QUESTIONS TO ANSWER
1/ Repeat the stretch from "Glad to see" through "CONTROL it !" in the recovery forum replies below.
2/ Do the recovery forum replies below agree with each statement? Answer yes or no, and quote the deciding words.
(a) The writer of the second reply has always kept their kids out of problems with their husband.
(b) The writer of the third reply says their addict is also a recovering sex addict.
(c) The first reply says we can control alcoholism.

Glad to see you back in program! Keep Coming Back, and while others must find their bottom or fix themselves, WE must find our TOP! It's a relief to find out that things are not our fault ! Alcoholism (and some other things)-- we didn't CAUSE it, we cannot CURE it, and we cannot CONTROL it !
It sounds to me like you are feeling great betrayal. I am so sorry you hav to go through this. ((((((((((Kitty)))))) hugs for you first of all. You are not alone in this at all. So many marriages fail and infedility does happen. We just don't want it to happen to us and when it does it feels horrible. It helps to remember that we are only human and no one is perfect. We want our pasts to be what we saw it as but we were young and didn't see or understand the things that went on. Forgiveness is such a blessing for us when we are finally able to forgive. Your mom chose to stay with him for some reason and this may be between your step father and your mother. I try hard now not to get my kids in between my husband and mines problems now but didn't use to. It sure is hard to see our parents as people and not as the mom and stepdad we wanted to see or saw. It may help to look at things from an adult perspective and try to nurture that little child inside yourself that may be feeling betrayed now. Keep coming here for support and hang in the best you can. cdb
I assume when you say going to meetings some of them are SLAA, SAA or SA meetings. My addict is also a recovering sex addict and those meetings really make a difference and also having a good sponsor/support system in the program. Take care of yourself.

SUPPLIED INFORMATION
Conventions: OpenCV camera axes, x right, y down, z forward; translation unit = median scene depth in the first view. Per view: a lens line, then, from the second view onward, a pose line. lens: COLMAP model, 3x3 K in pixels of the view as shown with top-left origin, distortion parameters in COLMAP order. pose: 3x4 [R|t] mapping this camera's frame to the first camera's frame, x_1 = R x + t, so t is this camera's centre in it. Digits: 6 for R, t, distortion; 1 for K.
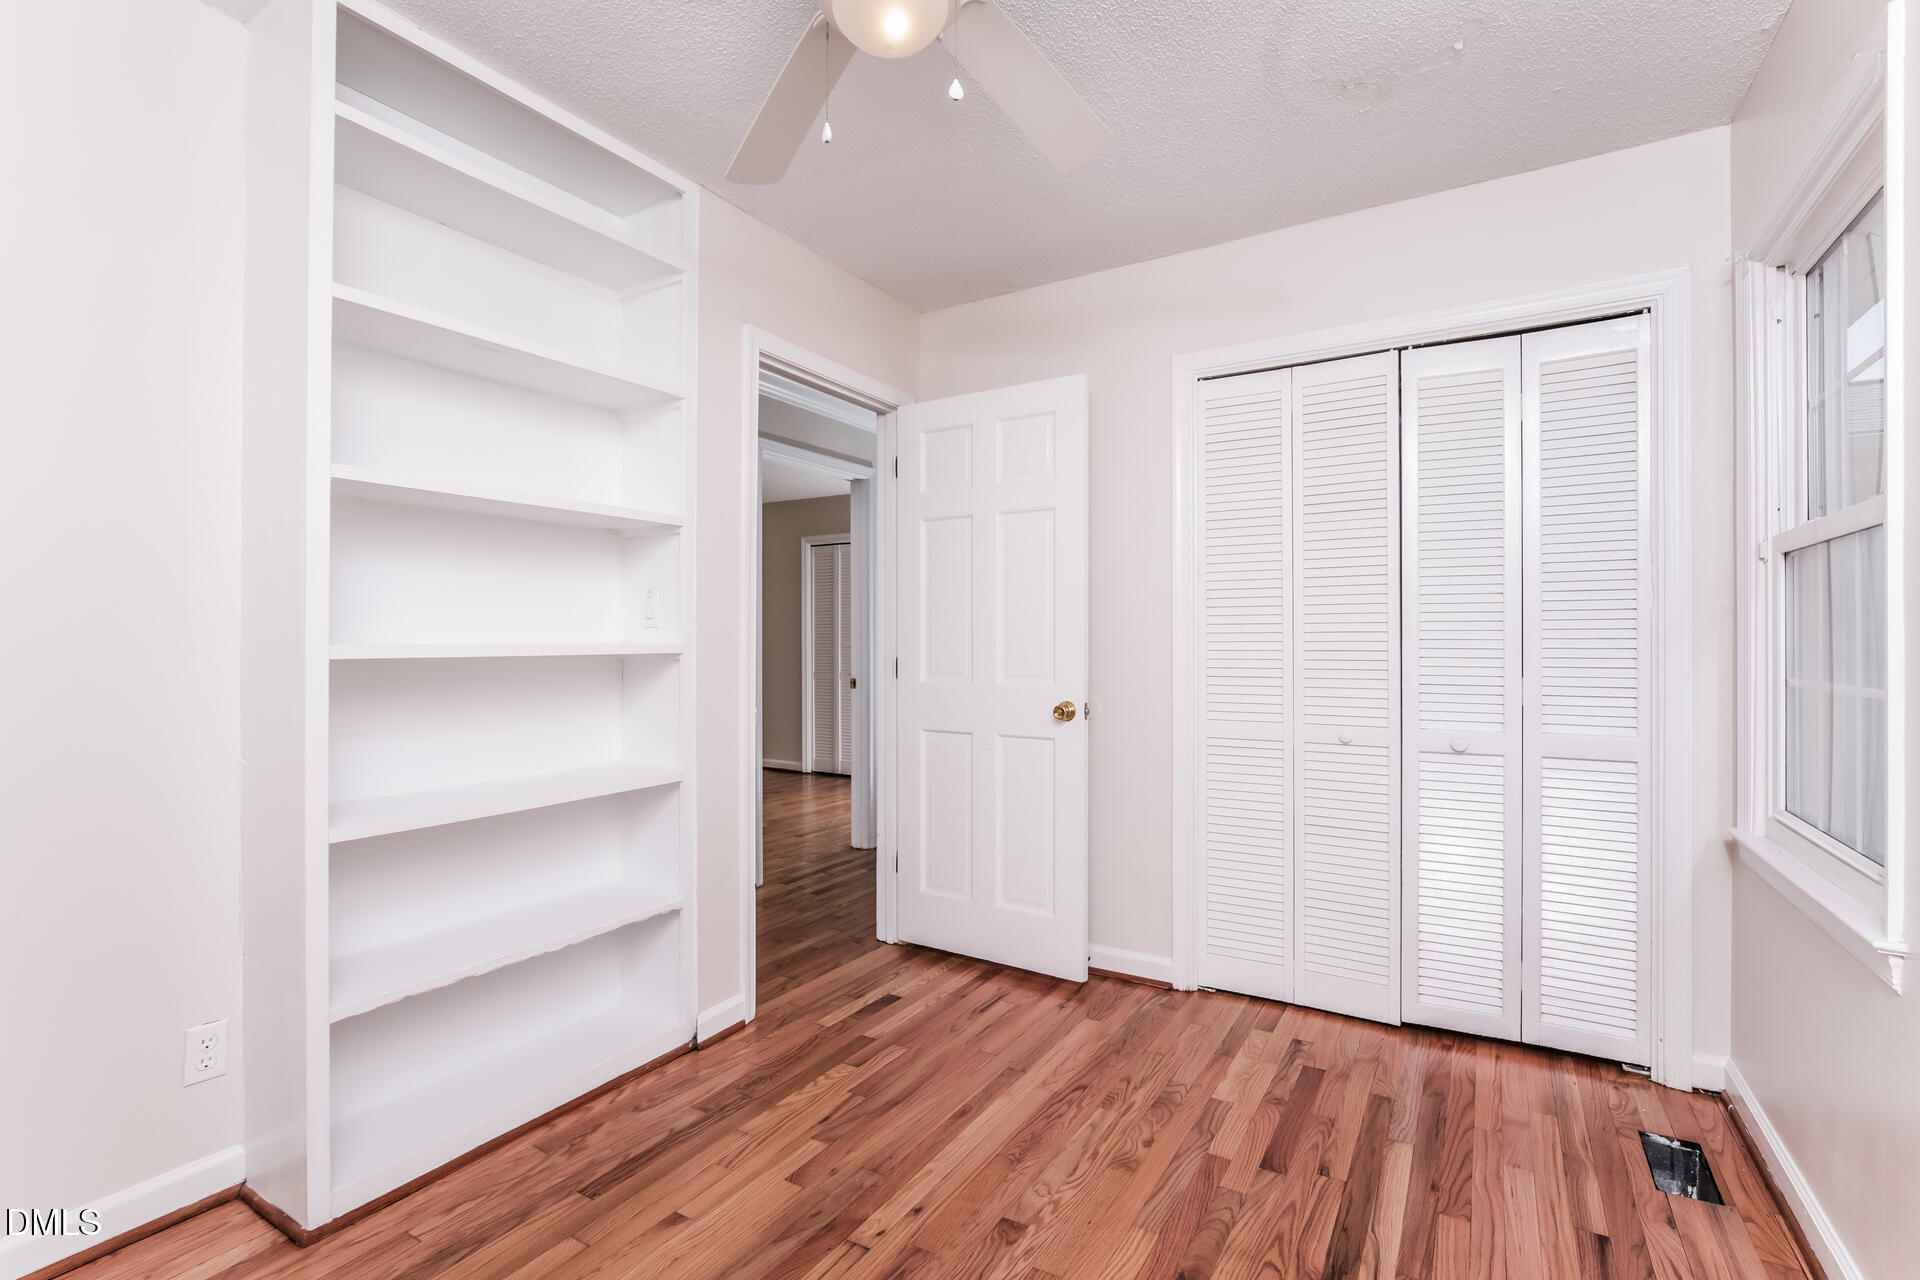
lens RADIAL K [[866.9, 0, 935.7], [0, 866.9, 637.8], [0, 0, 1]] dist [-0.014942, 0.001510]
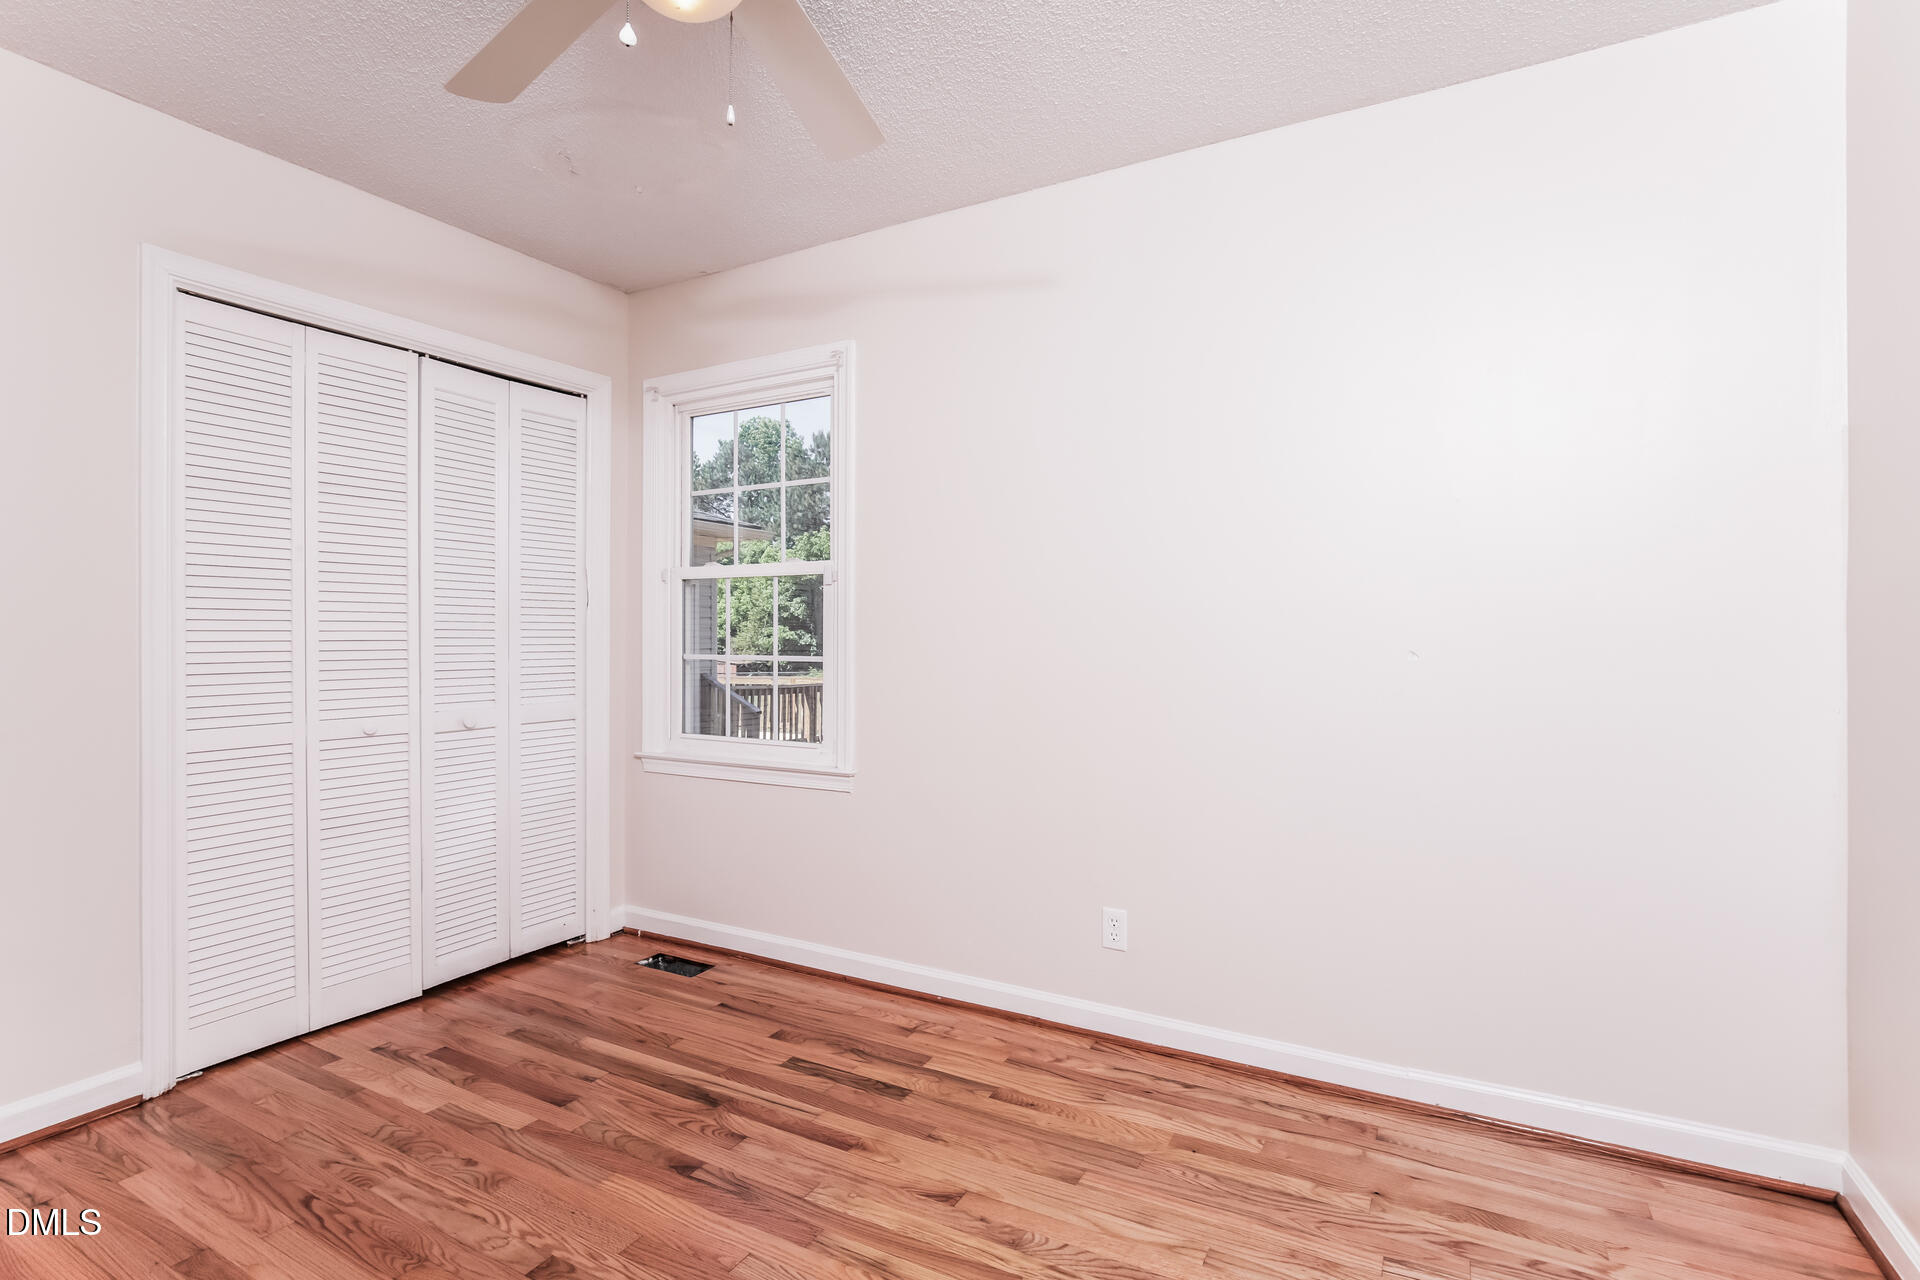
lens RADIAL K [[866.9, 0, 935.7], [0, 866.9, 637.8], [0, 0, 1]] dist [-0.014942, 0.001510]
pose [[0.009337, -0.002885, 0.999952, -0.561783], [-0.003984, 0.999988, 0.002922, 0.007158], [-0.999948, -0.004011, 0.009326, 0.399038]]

SOLUTIONS FOR EACH TASK
1/
Glad to see you back in program! Keep Coming Back, and while others must find their bottom or fix themselves, WE must find our TOP! It's a relief to find out that things are not our fault ! Alcoholism (and some other things)-- we didn't CAUSE it, we cannot CURE it, and we cannot CONTROL it !

2/
(a) No: "I try hard now not to get my kids in between my husband and mines problems now but didn't use to."
(b) Yes: "My addict is also a recovering sex addict"
(c) No: "we cannot CONTROL it"